President Muhammadu Buhari is under pressure from the Nigerian elite to soft pedal on the war against corruption, his deputy, Yemi Osinbajo, said yesterday.
Vice President Osinbajo spoke at the Aso Rock Presidential Villa in Abuja during a meeting with a delegation of the Muslim Congress of Nigeria (MCN).
He said the government had been receiving regular messages from the elite asking it to “cool down” on the anti-graft war.
They argued that corruption was not a big deal and that Buhari should merely ask the looters to return the money and go, he said.
This is in the wake of the ongoing probe and prosecution of persons for the alleged diversion of $2.1 billion meant for arms purchases, which Buhari last week described as a tip of the iceberg.
Osinbajo did not name those elite, but added that they cut across all sections of the country.
The vice president, however, vowed that such pressure would not deter the government from its effort to rid Nigeria of corruption.
“We get regular messages from some Nigerian elite saying cool down. It is a very strange morality that some of those people have, very complicated but cutting across all tribes and religious differences”, he said.
Osinbajo noted that it was, however, encouraging that the Nigerian masses had a clearer understanding of “right and wrong.
“Although some elite are saying it is not a big deal, and that government should merely ask the looters of the commonwealth of the nation to return the money and go; a new tribe of Nigerians who will not compromise their values, but will maintain a sense of right and wrong is now emerging.
“The man on the street is very clear. So, whatever some of these elite say, we shall keep our focus on the masses who voted for us”, the vice president said.
He added that due to corruption, no federal road or rail project was completed in the last 16 years; a situation he described as simply unacceptable.

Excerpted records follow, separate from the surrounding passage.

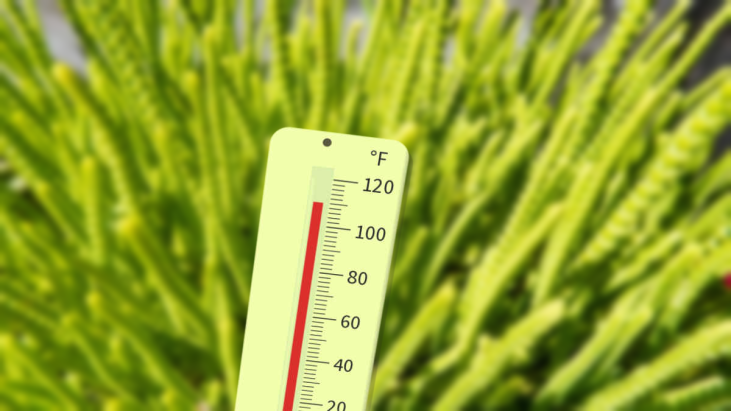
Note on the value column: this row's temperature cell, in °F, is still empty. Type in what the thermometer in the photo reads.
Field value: 110 °F
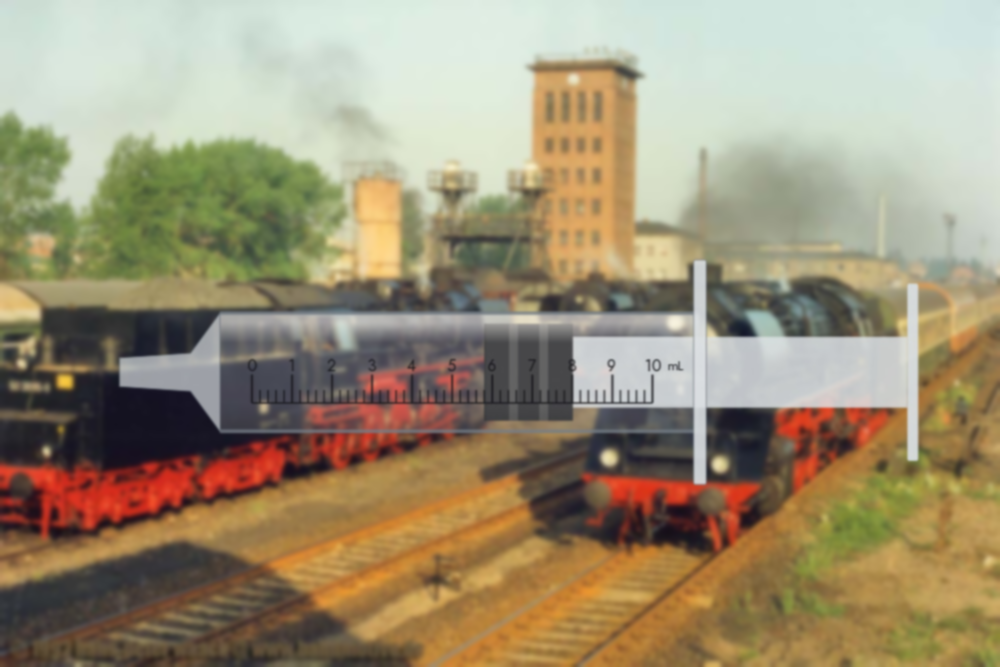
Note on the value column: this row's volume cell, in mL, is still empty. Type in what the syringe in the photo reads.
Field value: 5.8 mL
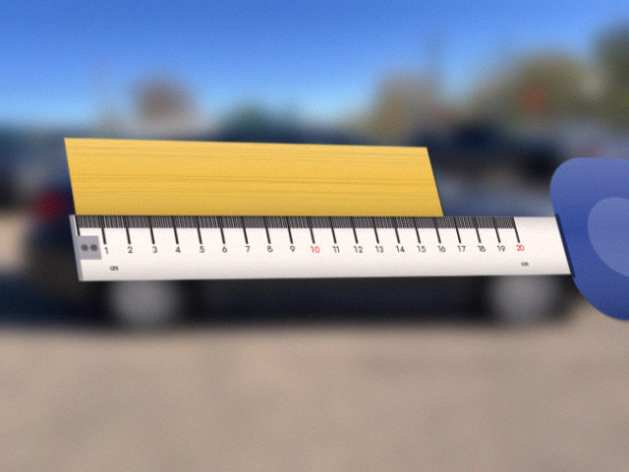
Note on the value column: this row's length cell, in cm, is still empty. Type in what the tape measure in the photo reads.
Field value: 16.5 cm
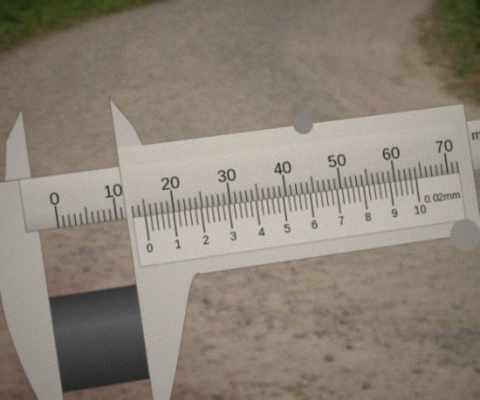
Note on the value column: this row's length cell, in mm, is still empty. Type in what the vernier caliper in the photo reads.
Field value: 15.0 mm
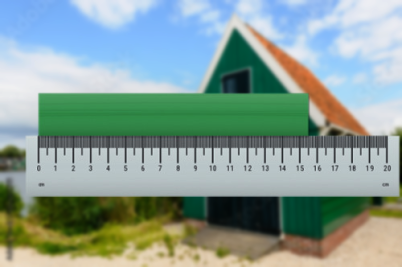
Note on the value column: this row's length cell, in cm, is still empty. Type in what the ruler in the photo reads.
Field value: 15.5 cm
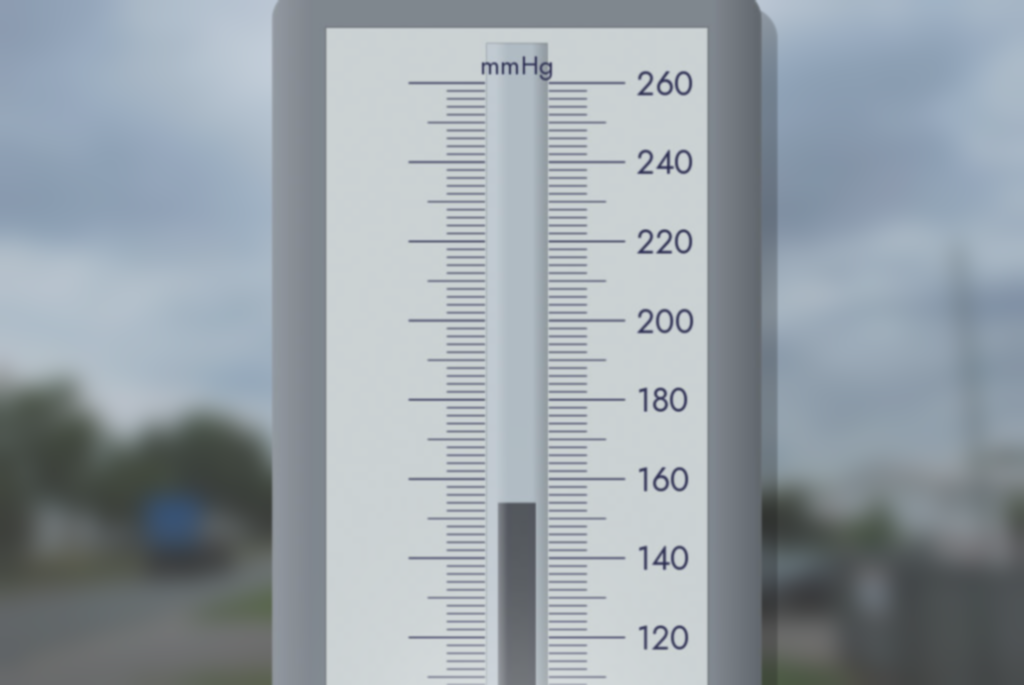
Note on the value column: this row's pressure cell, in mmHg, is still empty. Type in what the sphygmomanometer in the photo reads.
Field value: 154 mmHg
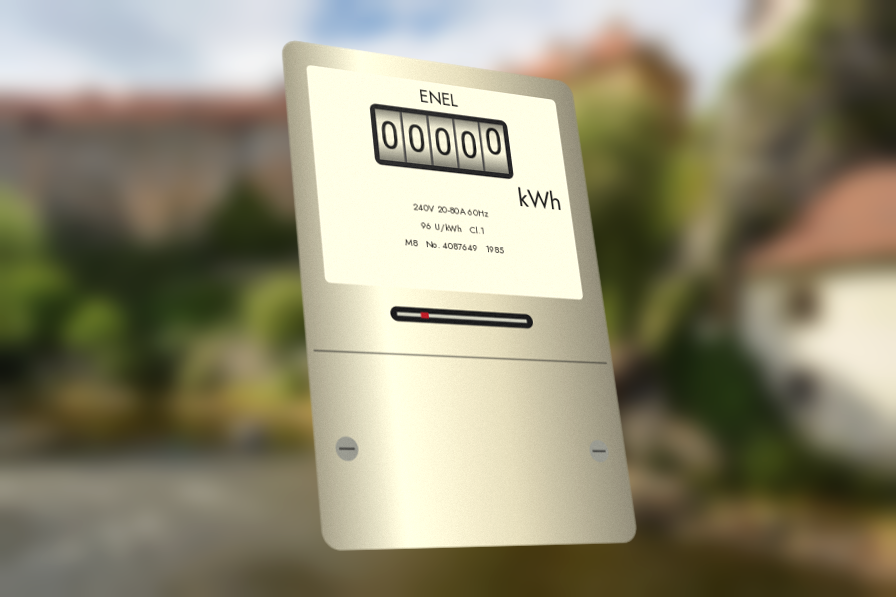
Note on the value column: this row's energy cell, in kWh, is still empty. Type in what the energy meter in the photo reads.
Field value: 0 kWh
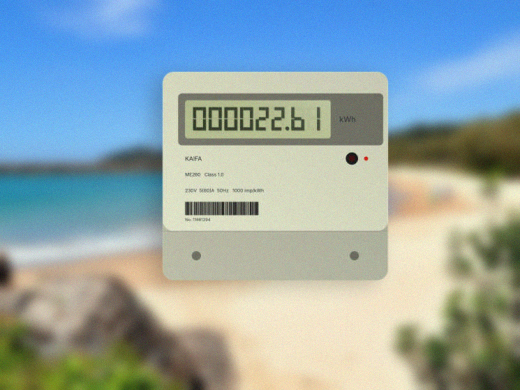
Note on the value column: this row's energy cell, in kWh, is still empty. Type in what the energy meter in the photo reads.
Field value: 22.61 kWh
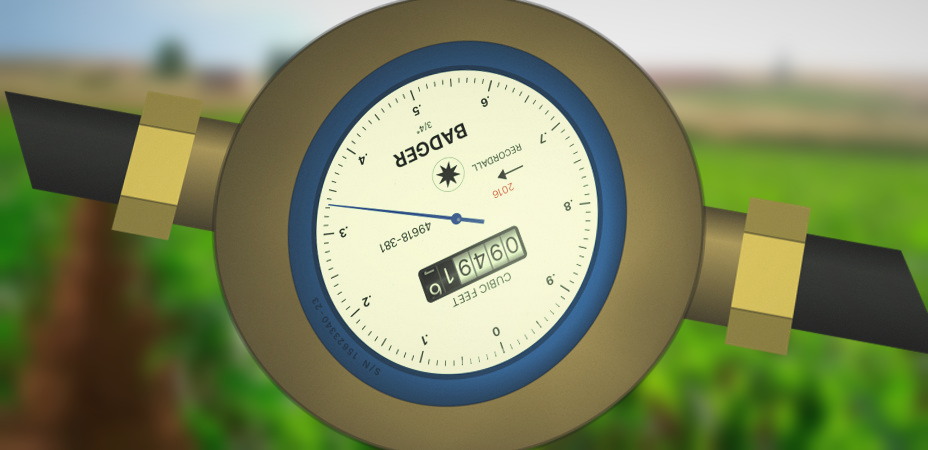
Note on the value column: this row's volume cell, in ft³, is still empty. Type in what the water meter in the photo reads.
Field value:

The cost of projects, he noted, was often inflated as people entrusted with public trust struggle to enrich themselves at the expense of the people.
He said owing to the inordinate desire for enrichment, funds meant for arms procurement were shared at a time when Nigeria’s territorial integrity was being attacked.
“The insurgency has gone on for six years because government could not adequately equip the military”, the vice president stated.
Osinbajo added: “Mr. President and I are extremely focussed on what we need to do. We will focus on critical things, infrastructure and social investments”.
Earlier, the leader of the delegation, Imam Abdullahi Shuaib, expressed the support of the Muslim Congress of Nigeria for the government’s anti-graft war and other programmes.
President Buhari had, while on a four-day visit to the United States in July last year , sought President Barrack Obama’s help in repatriating $150 billion stolen from Nigeria and held in foreign accounts.
Buhari, in his article published in The Washington Post on July 20, 2015, said: “The fact that I now seek Obama’s assistance in locating and returning $150 billion in funds stolen in the past decade and held in foreign bank accounts on behalf of former, corrupt officials is a testament to how badly Nigeria has been run. This way of conducting our affairs cannot continue.”
Also on December 11, 2015 at the Osigwe Anyiam-Osigwe Foundation Lecture titled: “Incorruptibility: A Spiritual Premise for Material Well-being”, Buhari said past officials had stolen money they could never finish spending.
He had said: “That must stop, if we want a new Nigeria. And that was why I said at another forum that people need not fear me, but they must fear the consequences of their actions.
“Corrupt acts will always be punished, and there will be no friend, no foe. We will strive to do what is fair and just at all times, but people who refuse to embrace probity should have every cause to fear. Look at the corruption problem in the country, and tell me how you feel as a Nigerian.
“Our commonwealth is entrusted to leaders at different levels of governance, and instead of using the God-given resources to better the lot of the citizens, they divert them to private use.
“They then amass wealth in billions and trillions of naira, and other major currencies of the world, ill gotten wealth which they cannot finish spending in several lifetimes over. This is abuse of trust, pure and simple.
“When you hold public office, you do it in trust for the people. When you, therefore, use it to serve self, you have betrayed the people who entrusted that office to you”.
Also, Information and Culture Minister Lai Mohammed had at a press conference in Abuja on January 18 disclosed that 55 Nigerians, including 15 former governors, stole over N1.34 trillion from the nation’s treasury from 2006 to 2013.
“Between the period 2006 and 2013, just 55 people allegedly stole a total of 1.34 trillion Naira in Nigeria. That’s more than a quarter of last year’s national budget. Out of the stolen funds, the minister said 15 former governors were alleged to have stolen N146.84 billion; while 4 former ministers stole N7 billion; 12 former public servants, both at federal and state levels, stole over N14 billion; 8 people in the banking Industry allegedly N524 billion; while 11 businessmen allegedly stole N653 billion”, Lai had said.